- **Travail demandé**:
1 - Résumez en deux phrases le texte sur la croissance des veaux en pâturage Herby.
2 - D'après le texte sur la croissance des veaux en pâturage Herby, quelles sont les trois races de l'échantillon ?
3 - Poursuivez le texte sur la croissance des veaux en pâturage Herby après sa dernière phrase.

Des croissances des veaux satisfaisantes et à faible coût

Globalement, les résultats de pesée montrent que la croissance des veaux conduits en méthode Herby est similaire à celle des veaux conduits autrement. Ces résultats sont cependant obtenus sans jamais de complémentation au pré.

Philippe Bremaud de Bovins Croissance Sèvres Vendée conseil a co-analysé avec Marie Wullchleger de la Caveb les résultats de pesée sur 28 exploitations, représentant 12 000 veaux. Les trois races de l’échantillon (Charolaise, Limousine et Parthenaise), ont été étudiées séparément et trois périodes de vêlage ont été distinguées (1er novembre au 1er février, 1er juillet au 1er novembre, et 1er février au 1er mai). Il est à noter qu’en système Herby, les veaux ne sont jamais complémentés au pré. Ils ont été comparés à des élevages ne pratiquant pas la méthode Herby, mais employant des techniques de pâturage très diverses, où les veaux ont reçu dans une bonne partie des cas un apport de fourrages et/ou de concentrés au pré.

« Pour les veaux d’automne, les poids-âge type de ceux conduits en pâturage Herby sont inférieurs ou égaux à 120 jours et à 210, mais ce retard est compensé à l’âge d’un an », résume Philippe Bremaud. En pâturage Herby, ces veaux sont encore au pâturage avec leurs mères vers l’âge de 10 mois maximum. "Un animal qui sort en pâture, quelle que soit la méthode de pâturage, va développer sa capacité d’ingestion par rapport à un animal en bâtiment, et la croissance après sevrage en sera améliorée."

- **Lignes**:
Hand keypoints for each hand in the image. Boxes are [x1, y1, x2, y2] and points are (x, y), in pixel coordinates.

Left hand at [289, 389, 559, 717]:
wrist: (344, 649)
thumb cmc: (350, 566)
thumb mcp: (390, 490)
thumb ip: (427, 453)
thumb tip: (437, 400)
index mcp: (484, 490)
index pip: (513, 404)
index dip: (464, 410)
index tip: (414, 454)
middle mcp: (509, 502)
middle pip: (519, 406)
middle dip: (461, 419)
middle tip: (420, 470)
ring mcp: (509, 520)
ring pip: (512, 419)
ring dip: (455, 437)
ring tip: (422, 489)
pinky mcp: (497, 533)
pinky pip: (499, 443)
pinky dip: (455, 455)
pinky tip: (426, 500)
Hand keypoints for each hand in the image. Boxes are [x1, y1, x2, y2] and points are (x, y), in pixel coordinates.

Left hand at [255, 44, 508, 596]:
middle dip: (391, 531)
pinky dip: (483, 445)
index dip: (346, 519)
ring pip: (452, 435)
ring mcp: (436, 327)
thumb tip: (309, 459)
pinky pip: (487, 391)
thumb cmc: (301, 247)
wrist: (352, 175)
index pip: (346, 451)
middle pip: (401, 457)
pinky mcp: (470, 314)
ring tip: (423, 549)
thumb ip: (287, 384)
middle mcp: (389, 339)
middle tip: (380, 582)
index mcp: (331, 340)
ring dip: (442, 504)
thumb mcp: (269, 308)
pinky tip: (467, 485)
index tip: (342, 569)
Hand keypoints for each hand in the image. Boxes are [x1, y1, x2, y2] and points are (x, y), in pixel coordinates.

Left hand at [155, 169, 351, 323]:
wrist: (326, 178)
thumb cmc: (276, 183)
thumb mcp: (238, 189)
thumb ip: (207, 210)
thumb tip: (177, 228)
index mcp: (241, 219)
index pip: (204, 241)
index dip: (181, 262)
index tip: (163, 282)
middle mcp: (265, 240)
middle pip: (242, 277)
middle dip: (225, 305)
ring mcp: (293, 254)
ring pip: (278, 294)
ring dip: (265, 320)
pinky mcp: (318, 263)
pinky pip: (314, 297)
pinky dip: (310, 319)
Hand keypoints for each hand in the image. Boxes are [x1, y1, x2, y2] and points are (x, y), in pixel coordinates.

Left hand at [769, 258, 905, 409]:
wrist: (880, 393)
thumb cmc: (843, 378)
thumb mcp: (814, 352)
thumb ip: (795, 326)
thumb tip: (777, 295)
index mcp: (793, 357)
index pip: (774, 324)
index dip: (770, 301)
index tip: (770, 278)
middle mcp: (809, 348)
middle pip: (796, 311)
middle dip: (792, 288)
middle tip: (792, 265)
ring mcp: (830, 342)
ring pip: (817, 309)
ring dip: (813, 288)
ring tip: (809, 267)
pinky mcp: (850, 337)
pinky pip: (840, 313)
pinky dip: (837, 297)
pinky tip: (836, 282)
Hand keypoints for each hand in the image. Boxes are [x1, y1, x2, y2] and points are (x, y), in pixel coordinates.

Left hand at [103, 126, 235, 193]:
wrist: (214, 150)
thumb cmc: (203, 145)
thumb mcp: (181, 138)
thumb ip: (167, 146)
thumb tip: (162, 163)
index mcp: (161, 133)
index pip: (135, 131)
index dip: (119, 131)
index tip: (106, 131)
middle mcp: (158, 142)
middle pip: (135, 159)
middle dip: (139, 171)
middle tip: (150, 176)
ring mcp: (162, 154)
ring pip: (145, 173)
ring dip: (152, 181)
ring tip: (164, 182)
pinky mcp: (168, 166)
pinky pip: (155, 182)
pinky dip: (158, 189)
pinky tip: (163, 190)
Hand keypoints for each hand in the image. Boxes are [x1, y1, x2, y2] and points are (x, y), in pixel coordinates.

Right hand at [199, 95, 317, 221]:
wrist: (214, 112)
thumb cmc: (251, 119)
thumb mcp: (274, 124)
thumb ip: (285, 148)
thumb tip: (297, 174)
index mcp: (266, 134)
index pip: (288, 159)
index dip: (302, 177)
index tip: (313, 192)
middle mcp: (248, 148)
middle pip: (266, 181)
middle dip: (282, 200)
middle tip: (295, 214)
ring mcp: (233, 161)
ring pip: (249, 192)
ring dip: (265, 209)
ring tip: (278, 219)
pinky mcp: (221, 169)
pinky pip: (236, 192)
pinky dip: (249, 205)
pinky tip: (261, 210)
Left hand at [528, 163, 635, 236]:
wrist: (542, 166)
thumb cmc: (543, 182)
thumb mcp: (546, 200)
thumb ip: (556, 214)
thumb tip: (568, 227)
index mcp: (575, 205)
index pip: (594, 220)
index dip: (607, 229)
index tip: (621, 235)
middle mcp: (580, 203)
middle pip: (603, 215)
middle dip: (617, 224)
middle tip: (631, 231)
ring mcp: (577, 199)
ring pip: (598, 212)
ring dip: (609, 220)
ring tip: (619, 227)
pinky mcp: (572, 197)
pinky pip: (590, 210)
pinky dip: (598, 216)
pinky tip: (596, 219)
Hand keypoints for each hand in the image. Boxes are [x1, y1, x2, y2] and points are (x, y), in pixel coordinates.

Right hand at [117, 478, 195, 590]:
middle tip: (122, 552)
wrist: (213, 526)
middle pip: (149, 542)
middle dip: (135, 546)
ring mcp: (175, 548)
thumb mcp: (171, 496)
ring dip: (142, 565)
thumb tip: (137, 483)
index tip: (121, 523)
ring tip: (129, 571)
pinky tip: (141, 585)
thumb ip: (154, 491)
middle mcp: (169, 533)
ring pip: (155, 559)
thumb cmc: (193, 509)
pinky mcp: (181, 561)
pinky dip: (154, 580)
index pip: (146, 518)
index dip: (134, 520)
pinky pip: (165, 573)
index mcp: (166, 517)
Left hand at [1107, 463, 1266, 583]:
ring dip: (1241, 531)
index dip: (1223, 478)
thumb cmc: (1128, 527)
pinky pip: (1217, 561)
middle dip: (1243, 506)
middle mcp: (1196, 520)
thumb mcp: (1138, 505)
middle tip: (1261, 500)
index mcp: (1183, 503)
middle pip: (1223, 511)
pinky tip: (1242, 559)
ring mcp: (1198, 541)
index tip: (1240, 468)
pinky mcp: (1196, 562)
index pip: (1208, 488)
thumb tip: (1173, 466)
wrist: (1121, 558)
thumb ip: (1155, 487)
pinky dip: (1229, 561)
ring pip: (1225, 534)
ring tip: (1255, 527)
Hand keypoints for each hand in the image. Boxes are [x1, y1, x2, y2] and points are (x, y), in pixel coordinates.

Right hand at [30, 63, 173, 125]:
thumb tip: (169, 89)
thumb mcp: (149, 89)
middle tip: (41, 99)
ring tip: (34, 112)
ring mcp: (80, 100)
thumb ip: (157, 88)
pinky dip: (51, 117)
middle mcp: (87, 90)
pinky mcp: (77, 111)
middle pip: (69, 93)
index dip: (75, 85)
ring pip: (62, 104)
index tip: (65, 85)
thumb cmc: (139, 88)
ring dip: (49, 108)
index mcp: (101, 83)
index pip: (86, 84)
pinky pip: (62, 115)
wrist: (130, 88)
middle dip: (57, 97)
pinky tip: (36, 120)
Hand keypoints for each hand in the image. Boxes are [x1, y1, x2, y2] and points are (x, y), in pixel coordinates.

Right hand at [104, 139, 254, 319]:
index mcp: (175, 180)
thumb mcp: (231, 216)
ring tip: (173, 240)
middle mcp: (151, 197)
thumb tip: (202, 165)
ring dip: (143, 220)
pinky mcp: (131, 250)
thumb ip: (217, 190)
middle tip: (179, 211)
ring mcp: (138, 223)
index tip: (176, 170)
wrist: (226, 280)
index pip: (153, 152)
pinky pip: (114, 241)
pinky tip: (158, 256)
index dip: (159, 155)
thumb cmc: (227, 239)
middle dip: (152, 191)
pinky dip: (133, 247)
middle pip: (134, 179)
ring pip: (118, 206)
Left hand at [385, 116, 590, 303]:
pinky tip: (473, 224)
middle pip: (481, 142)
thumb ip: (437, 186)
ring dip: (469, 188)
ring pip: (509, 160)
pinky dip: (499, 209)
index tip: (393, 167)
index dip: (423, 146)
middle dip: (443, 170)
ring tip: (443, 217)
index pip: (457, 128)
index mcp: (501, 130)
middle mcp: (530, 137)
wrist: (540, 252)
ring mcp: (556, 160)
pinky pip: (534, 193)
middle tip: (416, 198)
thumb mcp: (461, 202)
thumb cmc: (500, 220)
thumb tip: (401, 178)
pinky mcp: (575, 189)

- **Réponses attendues**:
1 - Les pesées analysées sur 28 exploitations, soit 12 000 veaux, montrent que les veaux conduits en méthode Herby ont une croissance similaire à celle des autres veaux, sans jamais recevoir de complémentation au pré. Pour les veaux d'automne, le retard de poids observé à 120 et 210 jours est compensé à l'âge d'un an.

2 - La Charolaise, la Limousine et la Parthenaise.

3 -
Pour les veaux d’hiver, aucune différence significative de poids-âge type n’a été statistiquement validée entre ceux conduits en pâturage Herby et les autres. « Globalement, le pâturage Herby permet de produire des animaux ayant des croissances similaires aux autres méthodes de pâturage, mais ceci toujours sans complémentation. »

Pour les veaux de printemps, qu’ils soient conduits en pâturage Herby ou non, il n’y a pas de complémentation. En race Limousine, un avantage de 15 à 20 kg à l’âge de 120 jours a été révélé pour ceux conduits en pâturage Herby, mais celui-ci est gommé à l’âge de 210 jours. Pour les veaux Charolais, l’effet du pâturage Herby varie d’une année à l’autre. « En conclusion, sur cette catégorie d’animaux, les croissances sont identiques voire favorisées par le pâturage Herby. »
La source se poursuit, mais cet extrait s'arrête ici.